A Leak in the Talent Pipeline
Gaps in the way boys and girls are socialized in terms of technology create leaks in the talent pipeline that only widens with race. Jasmine Fernandez, one of the young women NPR wrote about in their article, was placed at Facebook and quickly realized she was one of the few people of color working in her department. This experience can feel alienating and deter some from pursing their career of choice—in addition to the fact that often these women are discouraged from pursing tech as a career, as the startup nature of it can be very unstable—startups open and fail every day. People self-select—meaning, they won’t typically pursue careers that seem stacked against them. To succeed in these roles, they need models of success from others like them.
How Can We Change This?
Most hiring managers and CEOs want to change this gender gap, but aren't sure where to begin. A key element is mentorship.
Mentorship is Vital
Members of the tech community are challenging one another to provide strong mentorship for young women. Raquel Vélez, a mentor in the Girls Who Code program, said "One of my favorite quotes ever is, 'You can't be it if you can't see it.’ Believe me, I have like 25 mentors, and it's the only way I can make it through, because so often I'm the only one."

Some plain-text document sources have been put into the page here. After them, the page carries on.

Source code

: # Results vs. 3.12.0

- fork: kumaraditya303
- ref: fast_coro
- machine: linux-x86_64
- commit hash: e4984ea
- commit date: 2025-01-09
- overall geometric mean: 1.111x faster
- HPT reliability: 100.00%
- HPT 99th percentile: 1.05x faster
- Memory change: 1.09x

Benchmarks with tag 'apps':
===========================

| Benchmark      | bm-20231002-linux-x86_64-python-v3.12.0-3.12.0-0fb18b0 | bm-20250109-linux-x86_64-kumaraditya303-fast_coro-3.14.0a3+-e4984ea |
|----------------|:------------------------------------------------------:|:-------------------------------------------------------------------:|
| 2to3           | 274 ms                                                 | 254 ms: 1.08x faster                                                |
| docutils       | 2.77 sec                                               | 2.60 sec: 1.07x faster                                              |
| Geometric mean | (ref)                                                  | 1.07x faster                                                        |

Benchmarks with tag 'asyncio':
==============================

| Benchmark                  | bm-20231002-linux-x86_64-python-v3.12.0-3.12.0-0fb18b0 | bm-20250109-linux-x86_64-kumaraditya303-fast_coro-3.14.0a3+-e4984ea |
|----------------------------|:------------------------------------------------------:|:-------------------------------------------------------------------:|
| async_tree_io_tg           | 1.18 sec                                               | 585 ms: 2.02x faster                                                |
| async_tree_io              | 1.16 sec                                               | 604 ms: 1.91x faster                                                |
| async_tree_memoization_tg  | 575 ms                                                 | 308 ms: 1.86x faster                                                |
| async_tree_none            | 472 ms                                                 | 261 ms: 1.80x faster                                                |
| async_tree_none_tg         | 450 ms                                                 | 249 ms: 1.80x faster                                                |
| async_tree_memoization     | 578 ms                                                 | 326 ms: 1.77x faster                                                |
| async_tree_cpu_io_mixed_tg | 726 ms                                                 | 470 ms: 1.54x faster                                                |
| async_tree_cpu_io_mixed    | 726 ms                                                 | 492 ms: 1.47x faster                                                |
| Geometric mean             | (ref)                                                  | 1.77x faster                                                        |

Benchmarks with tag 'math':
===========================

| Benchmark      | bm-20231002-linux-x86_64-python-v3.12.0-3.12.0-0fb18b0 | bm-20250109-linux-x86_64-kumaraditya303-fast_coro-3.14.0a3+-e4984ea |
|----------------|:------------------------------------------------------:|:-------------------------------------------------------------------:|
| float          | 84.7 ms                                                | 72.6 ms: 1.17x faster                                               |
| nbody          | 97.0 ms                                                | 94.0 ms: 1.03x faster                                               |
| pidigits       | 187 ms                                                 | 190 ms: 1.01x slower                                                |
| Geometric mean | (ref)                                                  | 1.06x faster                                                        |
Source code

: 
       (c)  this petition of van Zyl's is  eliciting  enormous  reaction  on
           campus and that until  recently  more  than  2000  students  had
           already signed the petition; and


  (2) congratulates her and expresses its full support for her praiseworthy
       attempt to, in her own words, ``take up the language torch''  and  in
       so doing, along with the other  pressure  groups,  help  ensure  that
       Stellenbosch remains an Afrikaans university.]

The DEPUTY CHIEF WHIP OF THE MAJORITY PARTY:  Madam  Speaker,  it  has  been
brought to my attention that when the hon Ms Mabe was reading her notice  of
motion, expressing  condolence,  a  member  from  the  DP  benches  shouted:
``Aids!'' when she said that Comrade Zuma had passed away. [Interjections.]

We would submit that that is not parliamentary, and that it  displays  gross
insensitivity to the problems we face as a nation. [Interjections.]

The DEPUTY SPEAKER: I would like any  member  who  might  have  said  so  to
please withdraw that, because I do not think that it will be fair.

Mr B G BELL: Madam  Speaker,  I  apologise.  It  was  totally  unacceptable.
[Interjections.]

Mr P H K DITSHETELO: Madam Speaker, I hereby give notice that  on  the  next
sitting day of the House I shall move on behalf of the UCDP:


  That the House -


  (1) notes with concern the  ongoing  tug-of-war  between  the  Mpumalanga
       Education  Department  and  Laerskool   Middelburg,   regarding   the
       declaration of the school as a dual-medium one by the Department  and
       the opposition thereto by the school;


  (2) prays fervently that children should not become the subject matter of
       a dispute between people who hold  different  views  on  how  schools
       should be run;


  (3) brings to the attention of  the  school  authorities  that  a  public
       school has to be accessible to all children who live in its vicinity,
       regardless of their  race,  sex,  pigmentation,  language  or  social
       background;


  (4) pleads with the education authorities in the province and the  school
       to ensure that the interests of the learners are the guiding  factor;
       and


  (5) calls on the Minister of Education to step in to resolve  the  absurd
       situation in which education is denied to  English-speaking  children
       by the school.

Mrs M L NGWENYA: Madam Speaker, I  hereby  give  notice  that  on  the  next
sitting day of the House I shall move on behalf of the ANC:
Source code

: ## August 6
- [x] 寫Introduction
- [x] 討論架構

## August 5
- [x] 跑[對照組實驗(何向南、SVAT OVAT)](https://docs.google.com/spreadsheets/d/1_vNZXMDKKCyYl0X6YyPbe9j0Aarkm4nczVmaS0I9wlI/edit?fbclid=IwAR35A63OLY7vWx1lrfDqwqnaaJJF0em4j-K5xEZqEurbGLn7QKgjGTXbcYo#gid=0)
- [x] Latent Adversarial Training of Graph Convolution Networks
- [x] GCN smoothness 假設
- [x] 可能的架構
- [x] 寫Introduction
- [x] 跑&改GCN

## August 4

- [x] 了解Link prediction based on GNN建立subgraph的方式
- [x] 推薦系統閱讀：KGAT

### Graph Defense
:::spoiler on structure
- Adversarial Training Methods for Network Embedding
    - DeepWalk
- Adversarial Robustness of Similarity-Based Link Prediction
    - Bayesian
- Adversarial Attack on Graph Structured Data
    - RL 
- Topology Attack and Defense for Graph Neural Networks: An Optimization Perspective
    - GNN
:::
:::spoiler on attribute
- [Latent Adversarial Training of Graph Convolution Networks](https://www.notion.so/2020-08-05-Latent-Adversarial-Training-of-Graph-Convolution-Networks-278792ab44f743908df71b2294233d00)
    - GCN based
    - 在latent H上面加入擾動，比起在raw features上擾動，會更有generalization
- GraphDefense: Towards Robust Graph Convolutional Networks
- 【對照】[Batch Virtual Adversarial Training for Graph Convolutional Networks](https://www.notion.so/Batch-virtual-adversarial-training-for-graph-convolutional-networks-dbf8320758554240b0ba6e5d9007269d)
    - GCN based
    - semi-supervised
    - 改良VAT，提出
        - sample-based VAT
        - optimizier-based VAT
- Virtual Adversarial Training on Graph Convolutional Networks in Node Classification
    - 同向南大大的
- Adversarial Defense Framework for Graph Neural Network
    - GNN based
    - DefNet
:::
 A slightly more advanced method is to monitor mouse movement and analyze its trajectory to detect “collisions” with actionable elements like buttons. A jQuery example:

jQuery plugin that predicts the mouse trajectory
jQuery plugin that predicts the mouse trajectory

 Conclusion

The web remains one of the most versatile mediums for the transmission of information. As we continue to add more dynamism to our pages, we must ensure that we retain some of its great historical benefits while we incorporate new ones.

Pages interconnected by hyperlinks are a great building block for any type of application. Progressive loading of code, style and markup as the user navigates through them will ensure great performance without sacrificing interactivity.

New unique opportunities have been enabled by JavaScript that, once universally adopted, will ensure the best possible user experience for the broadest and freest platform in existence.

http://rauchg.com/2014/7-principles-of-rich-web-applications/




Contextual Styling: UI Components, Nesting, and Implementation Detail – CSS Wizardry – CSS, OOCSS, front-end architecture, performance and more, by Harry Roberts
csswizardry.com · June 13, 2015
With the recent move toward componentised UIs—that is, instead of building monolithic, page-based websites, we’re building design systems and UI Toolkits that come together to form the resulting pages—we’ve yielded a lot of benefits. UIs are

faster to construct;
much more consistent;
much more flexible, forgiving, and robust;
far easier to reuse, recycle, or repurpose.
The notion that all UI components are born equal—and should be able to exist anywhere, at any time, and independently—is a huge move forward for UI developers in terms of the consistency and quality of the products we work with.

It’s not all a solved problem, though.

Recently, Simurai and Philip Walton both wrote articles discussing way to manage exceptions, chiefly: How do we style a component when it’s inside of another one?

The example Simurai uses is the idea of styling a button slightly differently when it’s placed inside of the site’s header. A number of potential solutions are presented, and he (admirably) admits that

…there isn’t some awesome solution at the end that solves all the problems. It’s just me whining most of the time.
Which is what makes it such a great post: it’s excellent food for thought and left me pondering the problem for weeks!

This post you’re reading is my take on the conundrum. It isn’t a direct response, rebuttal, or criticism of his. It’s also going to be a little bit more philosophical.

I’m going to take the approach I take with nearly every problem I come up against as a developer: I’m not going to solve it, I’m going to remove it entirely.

Mentorship can help young people picture themselves in the future as leaders in the tech industry. Equally important, however, is continued support once those individuals are placed in the industry. Silicon Valley is described as a “boys’ club whose networks tend to stay white, male, and affluent.” Some companies are combating this by using computer programs to avoid hiring biases such as subconscious discrimination based on school attended or last name.
How Do We Create Role Models? The Path Isn't Totally Clear
In order to have mentors for young people, though, they have to be created. The solution to finding these role models is complicated—and the solution isn’t entirely figured out yet. “In a way, the push for diversity in tech is still so new, it's often treated as a cause or a mission — and fighting for a cause and running a business aren't the same. At the end of the day, Atipica and Opternative weren't founded to heal Silicon Valley's diversity problem — but to fill what they see as a market need,” NPR said. However, some companies, such as Intel and Twitter, have started to release hiring goals. These goals make diversity a quantifiable term, making diverse hiring someone’s responsibility, rather than just a blanket statement included in a company’s vision.
Skilled Tech is, and Will Continue to be, in High Demand
Skilled tech workers are in high demand; and will only become more needed in coming years. Bridging the gender gap in tech is a great start to help fill that demand. "We're going to have a jobs deficit that is so huge, that if we don't fill it, we're going to have severe economic consequences. Women and everybody who's currently underrepresented in the tech industry has to gain those skill sets, because otherwise, it will not go well for any of us,” Diversity Advocate Deldelp Medina said in an interview.
Increasing the number of skilled tech workers can only help the tech world.